Now I could ask many questions for the next few days or sprinkle echo
statements in a modified launcher
but there has to be something better.
Is there a means like the command script that will capture the internal Docker commands being run and log them to a file?
EDIT
This seems to work. See: Debugging Bash scripts
Simply use the bash -x
option, e.g.
groot@galaxy:/var/discourse$ sudo bash -x launcher start app
To capture this to file
- Create directory to hold traces. This is created under the
~
path to avoid permission problems.
groot@galaxy:/var/discourse$ mkdir ~/traces
- Run bash command of interest. The trick is that the trace output does not go to stdout, but stderr so use
2>
instead of>
which is really1>
.
groot@galaxy:/var/discourse$ sudo bash -x launcher start app 2> ~/traces/start_01
- Filter the file showing lines with the docker command.

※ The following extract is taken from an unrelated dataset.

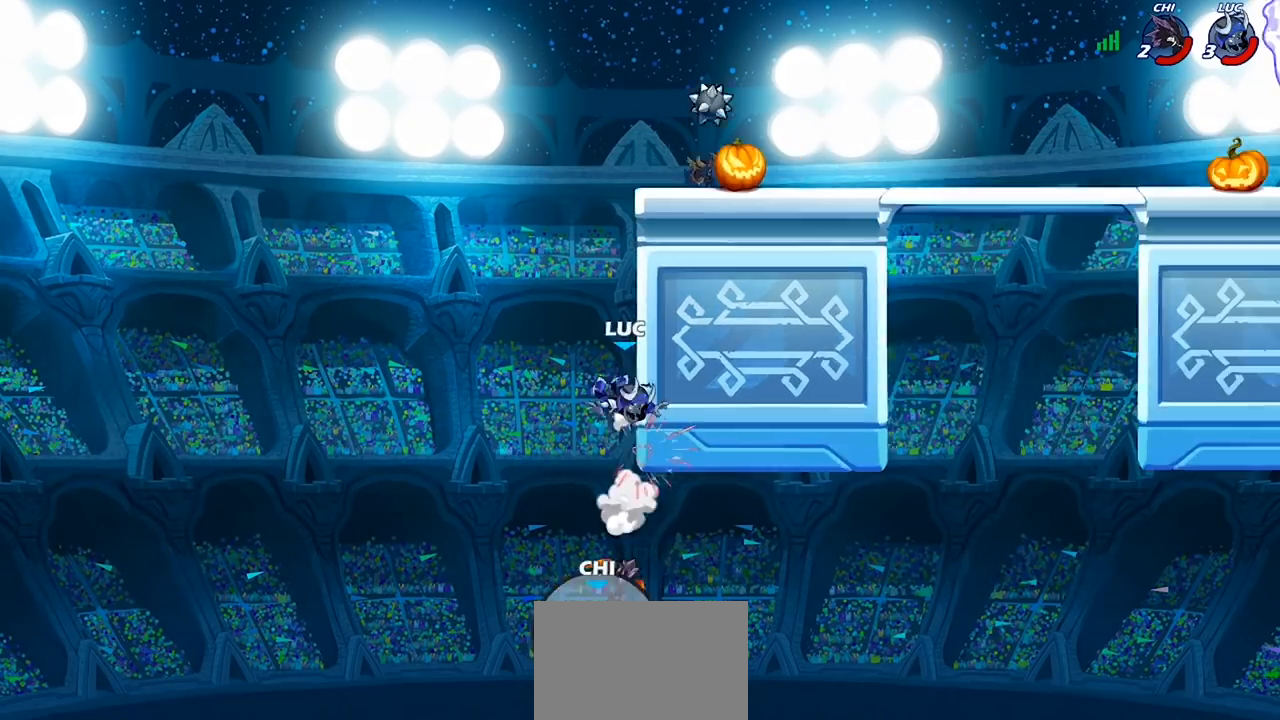
{"buttons": [], "left_stick": "center", "right_stick": "center", "events": [[167, "CIRCLE", "down"], [233, "CIRCLE", "up"]]}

groot@galaxy:/var/discourse$ grep /usr/bin/docker ~/traces/start_01
Example output:
+ docker_path=/usr/bin/docker
+ '[' -z /usr/bin/docker ']'
++ /usr/bin/docker info
+ /usr/bin/docker info
++ /usr/bin/docker --version
++ /usr/bin/docker images
++ /usr/bin/docker run -i --rm -a stdout -a stderr discourse/base:2.0.20200512-1735 echo working
++ /usr/bin/docker info --format '{{.DockerRootDir}}'
+ '[' -z /usr/bin/docker ']'
++ /usr/bin/docker --version
++ /usr/bin/docker ps
++ /usr/bin/docker ps -a
+ /usr/bin/docker start app
That may look like a lot more Docker commands than expected but launcher
is doing a lot of integrity checking that you would have to do by hand. This convinces me to use launcher
for the regular tasks for which it was created.